ZOOM TELEPHONICS, INC.

CODE OF ETHICS FOR SENIOR FINANCIAL OFFICERS adopted on December 10, 2009

The honesty, integrity and sound judgment of Zoom Telephonics’ senior financial officers, which includes Zoom’s principal financial officer, principal accounting officer or controller and other persons performing similar functions (the “Senior Financial Officers”), is fundamental to the financial reporting process and the reputation and success of Zoom.  Zoom’s President and Chief Executive Officer and Senior Financial Officers hold an important and elevated role in corporate governance in that they are uniquely capable and empowered to ensure that all stakeholders’ interests are appropriately balanced, protected and preserved. Because of this special role, the President and Chief Executive Officer and each of the Senior Financial Officers are required and agree to materially comply with the following:

1

Act with honesty and integrity, including the ethical handling of actual or apparent conflicts of interest in personal and professional relationships.

2

Provide information that promotes the full, fair, accurate, timely and understandable disclosure in reports and documents that Zoom files with, or submits to, government agencies and in other public communications.

3

Comply with applicable laws, rules and regulations of federal, state, provincial and local governments, and other appropriate private and public regulatory agencies.

4

Act in good faith, responsibly, with due care, competence and diligence, without knowingly misrepresenting material facts or allowing his/her independent judgment to be subordinated.

5

Respect the confidentiality of confidential information acquired in the course of his/her work except when authorized or otherwise legally obligated to disclose.

6

Promote ethical behavior as a responsible partner among peers in the work environment.

7

Achieve responsible use of and control over assets and resources employed or entrusted.

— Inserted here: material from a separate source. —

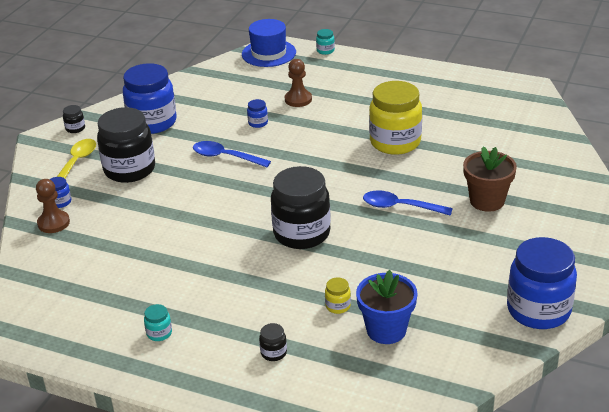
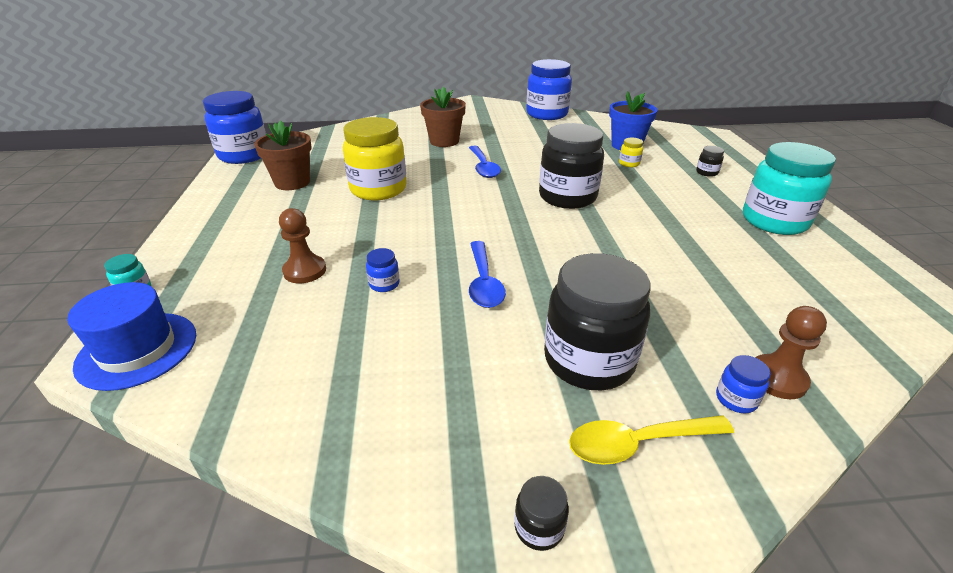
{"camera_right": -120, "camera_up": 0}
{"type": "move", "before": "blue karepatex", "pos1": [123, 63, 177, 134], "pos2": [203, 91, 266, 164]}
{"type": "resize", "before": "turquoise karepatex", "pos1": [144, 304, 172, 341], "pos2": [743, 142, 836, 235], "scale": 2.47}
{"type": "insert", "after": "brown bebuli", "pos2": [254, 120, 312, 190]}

Each of the Senior Financial Officers and the President and Chief Executive Officer are expected to adhere to this Code of Ethics for Senior Financial Officers at all times in such officer’s capacity as an employee, officer and/or director of Zoom and in any other situation which reflects upon such officer’s honesty or integrity in the performance of such officer’s duties in any such capacity.. Any violations of this Code shall be reported to the Audit Committee of the Board of Directors. If any Senior Financial Officer or the President and Chief Executive Officer is found to be in violation of this Code of Ethics for Senior Financial Officers, such person may be subject to disciplinary action, including termination of employment. It is against Zoom’s policy to retaliate against any employee for good faith reporting of violations of this Code.

The Board of Directors (or, if permitted under applicable SEC and Nasdaq Marketplace Rules, the Audit Committee of the Board of Directors) shall have the sole discretionary authority to approve any deviation or waiver from this Code of Ethics for Senior Financial Officers. Any change of this Code of Ethics for Senior Financial Officers, or any waiver and the grounds for such waiver for a Senior Financial Officer must be publicly disclosed promptly to the extent and in the manner specified by the Securities and Exchange Commission rules.